Our religions often tell us to start families and to procreate, yet that social conservatism is hardly consistent with religions’ more subversive, “spiritual” conceits. That’s why religions also have ascetic, world-weary traditions in which we’re supposed to renounce sexuality and all other human biases from the political to the familial. That conflict between the prosocial and the mystical, subversive sides of religion shows that we’re torn about how to respond to the unsettling existential facts.
No matter how much we take ourselves to be engaged in “lovemaking” rather than in rutting like animals, sex is an embodied experience. Sex and sexuality are humiliating in the literal sense that they bring us down to earth and to our mere bodies. Sex is a physical act between objects with grasping arms, slobbering mouths, and engorged genitalia, between bodies that sweat, grunt, and groan with pleasure from friction.
Identification with the body is, however, the primordial horror. Consider the implications of recognizing that we’re nothing but our bodies. Think of the monstrous injustice in the variety of bodies, from the disabled ones to those that hit the genetic jackpot. Think of the inevitable smallness in the perspective of bodies limited by their five senses and their amoral chemical bonds with other, select bodies. Think of the countless gross errors and abuses such bodies are bound to perpetrate. Notice, too, the smallness of our lives that would begin in squealing ignorance and end as worm food.

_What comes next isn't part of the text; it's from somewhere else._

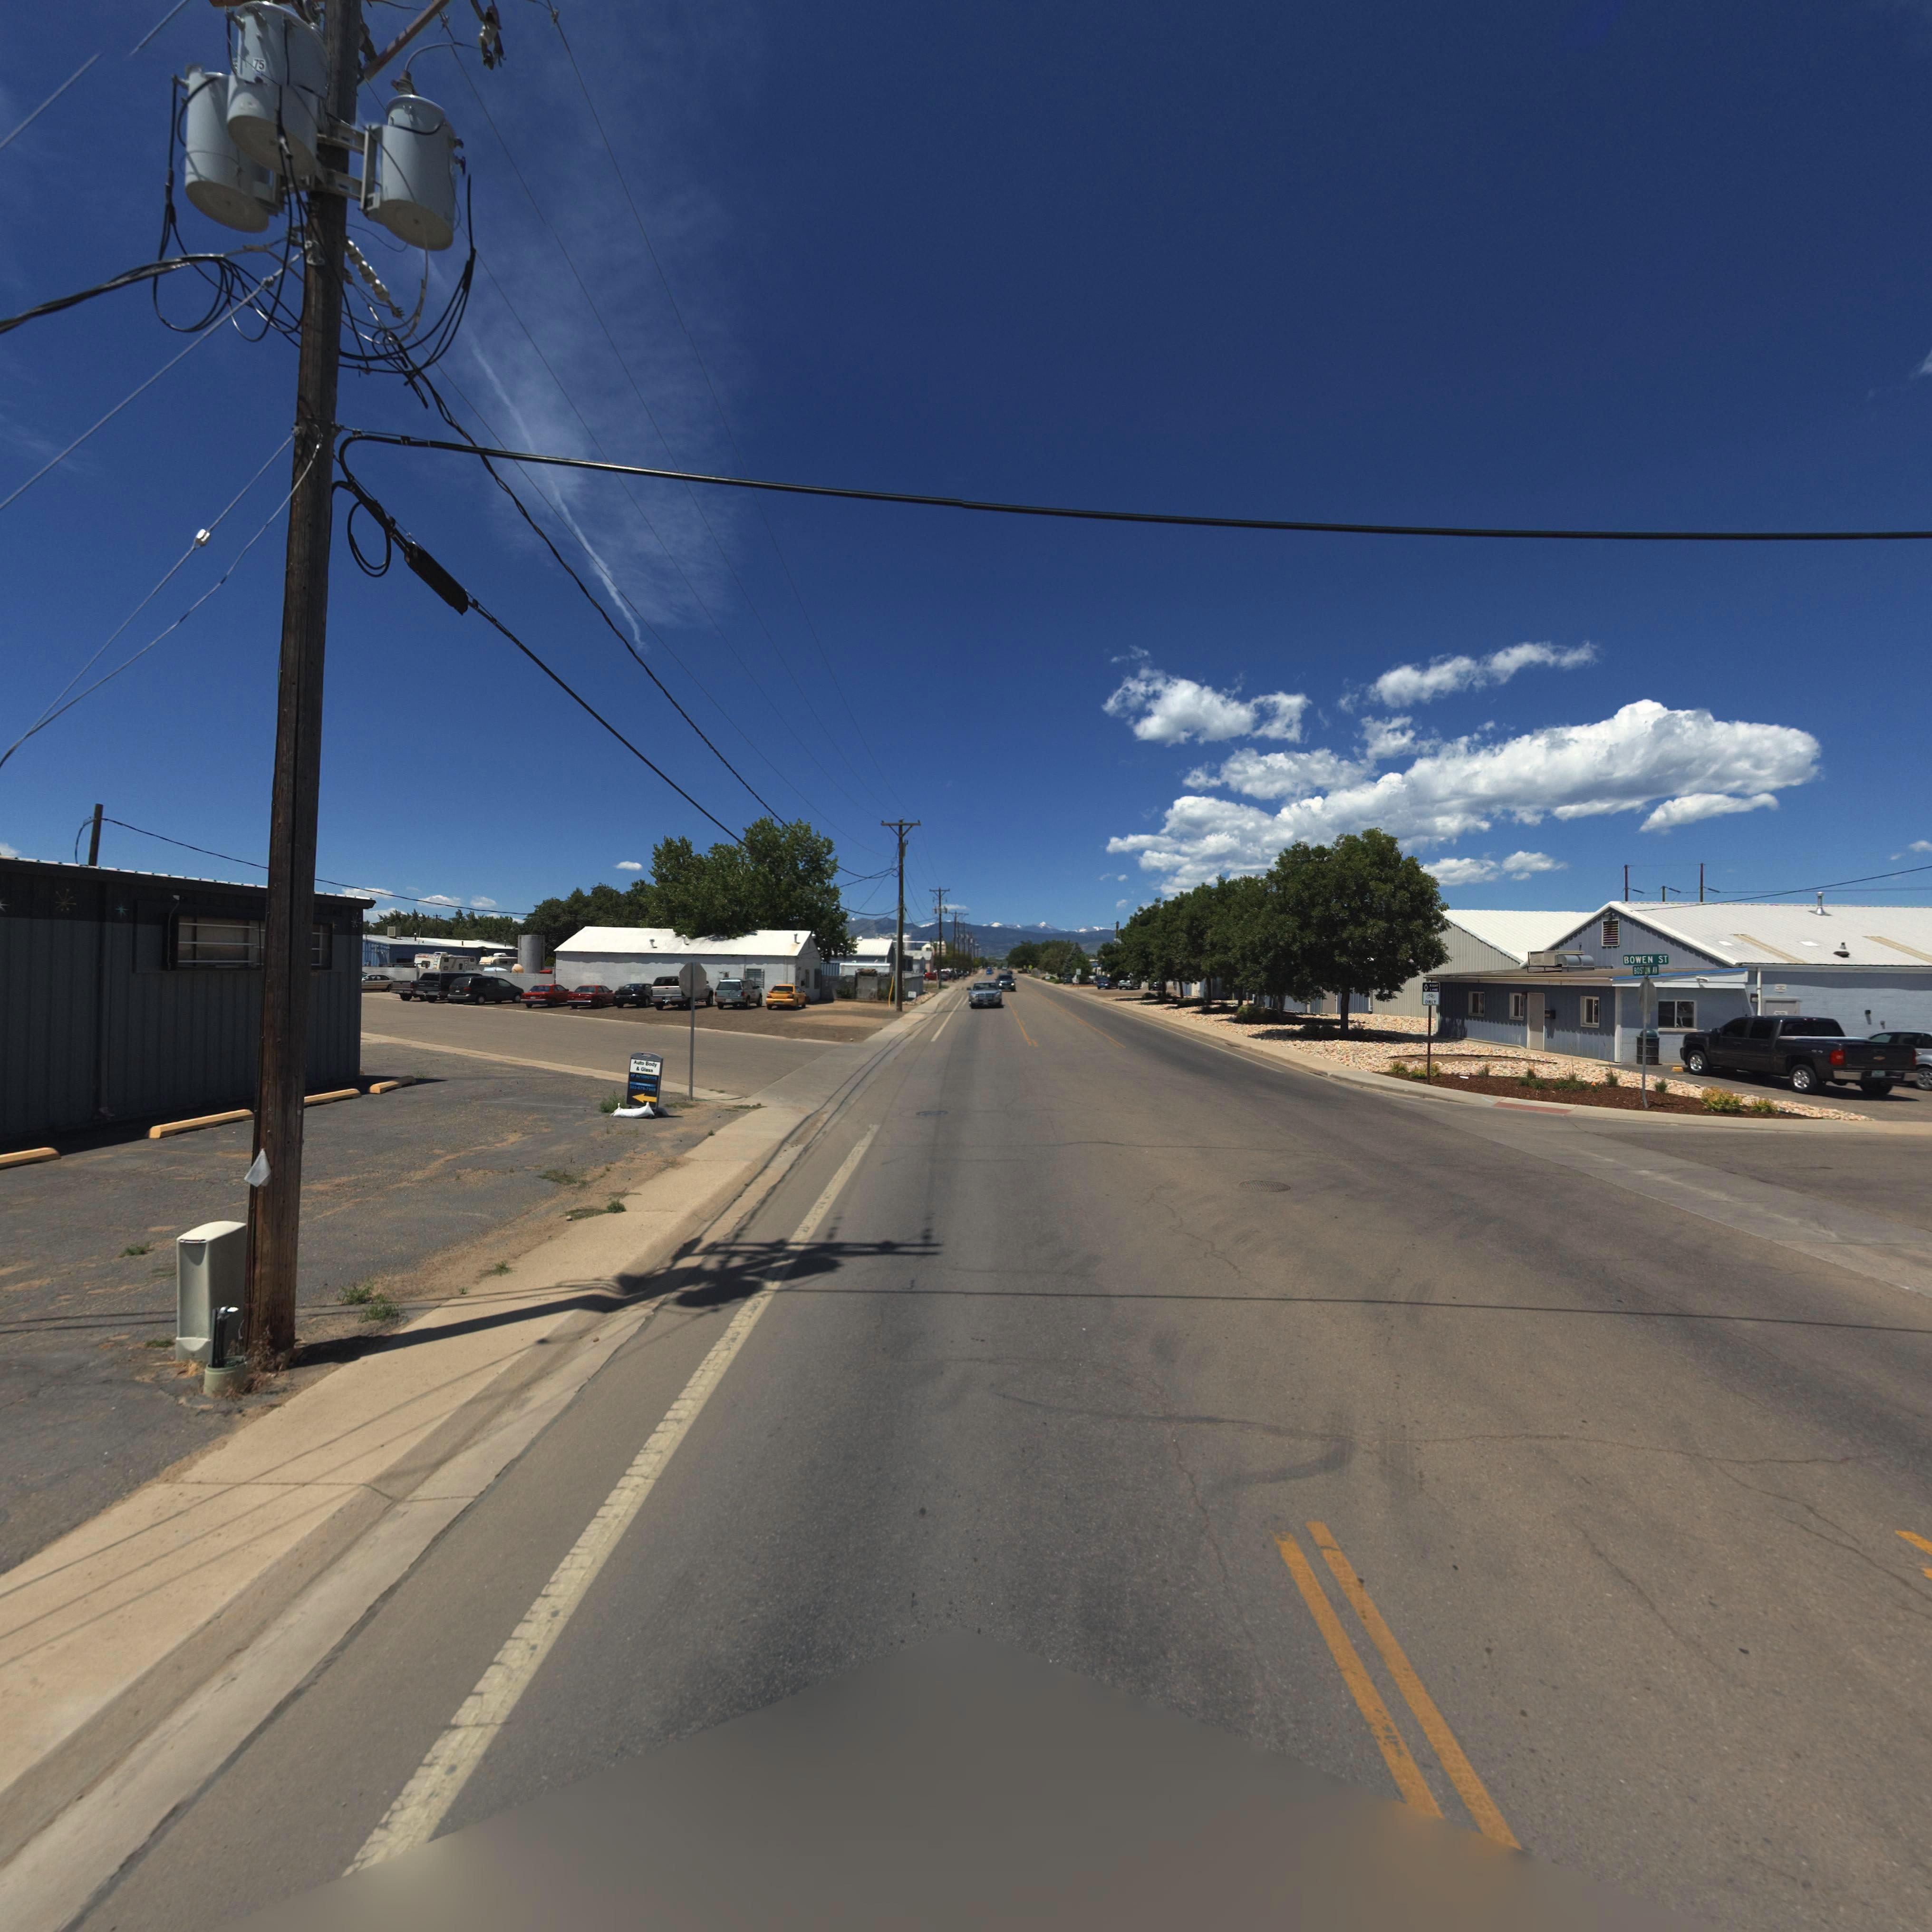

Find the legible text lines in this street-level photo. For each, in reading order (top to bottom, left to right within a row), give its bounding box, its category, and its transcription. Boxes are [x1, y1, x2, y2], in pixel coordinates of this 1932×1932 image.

[1623, 955, 1668, 964] StreetName: BOWEN ST
[1633, 966, 1658, 975] BusinessName: BOSTON AV
[630, 1073, 657, 1080] BusinessName: AP *U**MOTIVE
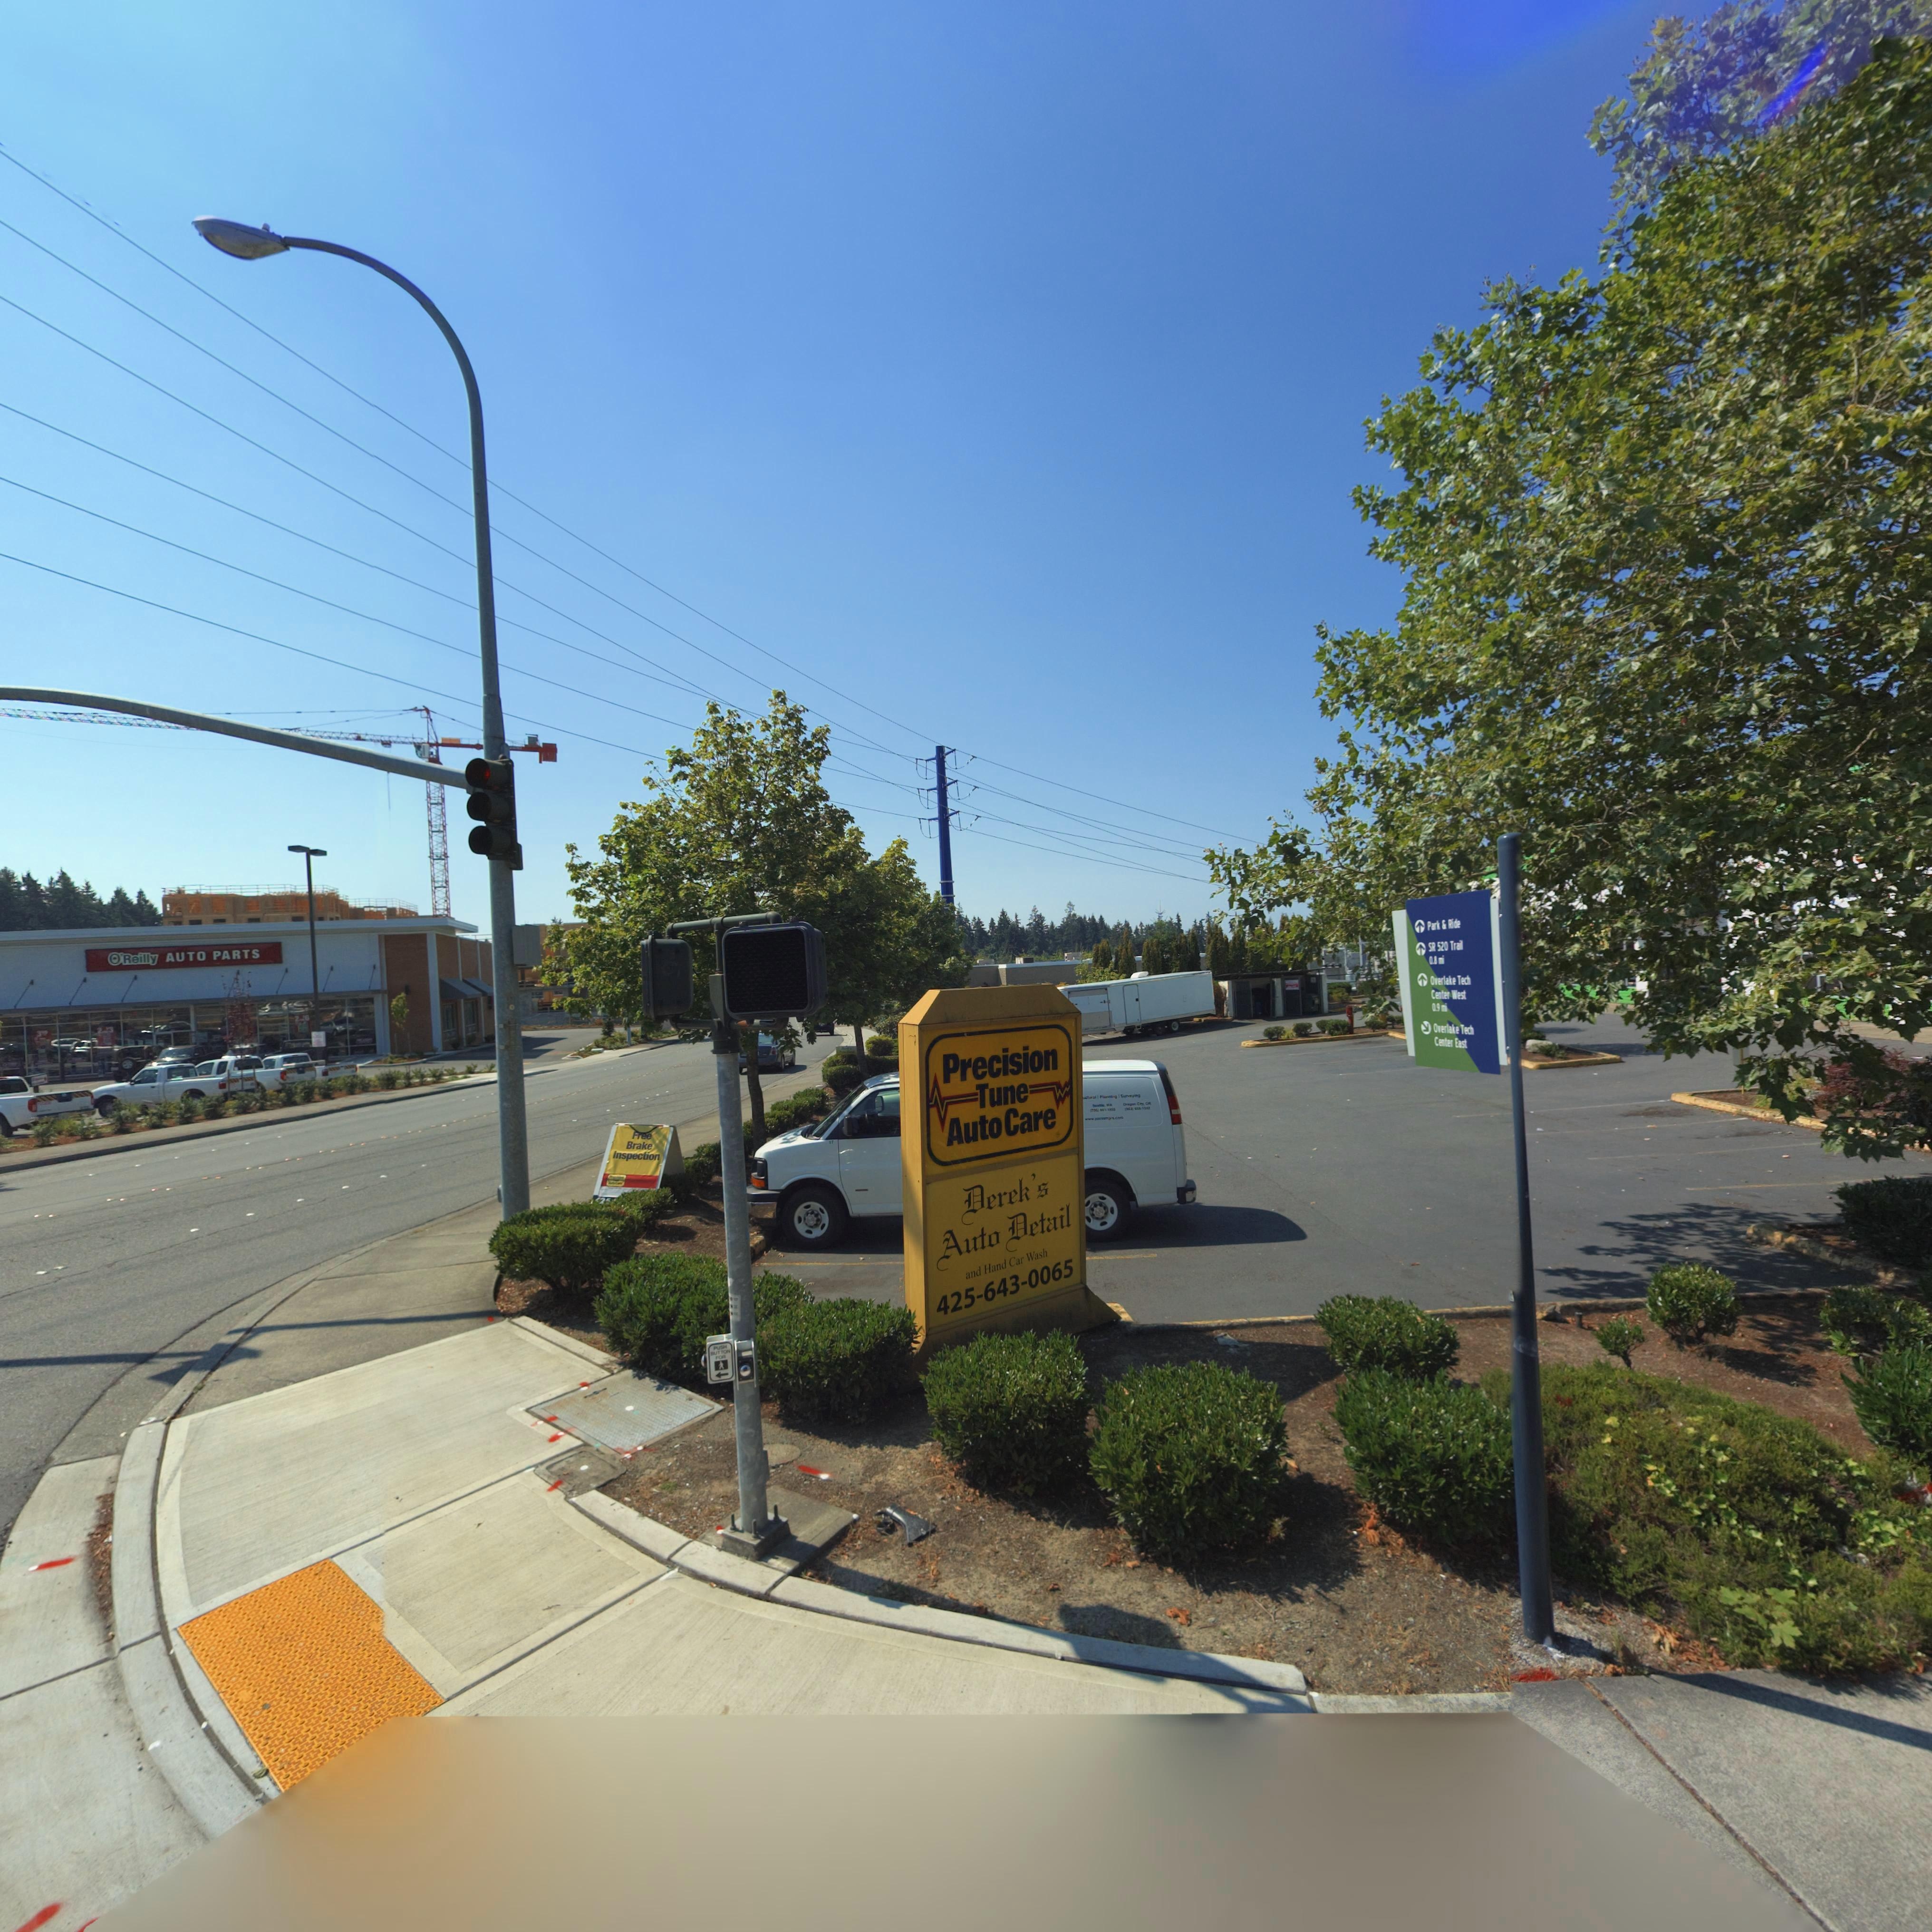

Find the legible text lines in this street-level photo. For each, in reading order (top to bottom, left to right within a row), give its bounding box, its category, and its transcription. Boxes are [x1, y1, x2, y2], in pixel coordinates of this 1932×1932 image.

Sex is the substance of romantic love, and it’s because sex brings us back to our bodies that we try to elevate sex and restore our dignity as “modern persons” by telling so many tall tales about romance, love, and lovemaking.
Perhaps the only such story that doesn’t overtly foster hypocrisy is one that features our existential role in this absurd cosmic drama.
Why do we form social bonds? Not just because we’re biophysical puppets, but because we’re minds that seek respite from the universal wilderness. As the troubadours said, we can transcend animality, acting as if the world weren’t so brutish and unfair, as if our ideals mattered.
At least, that’s a story we can tell.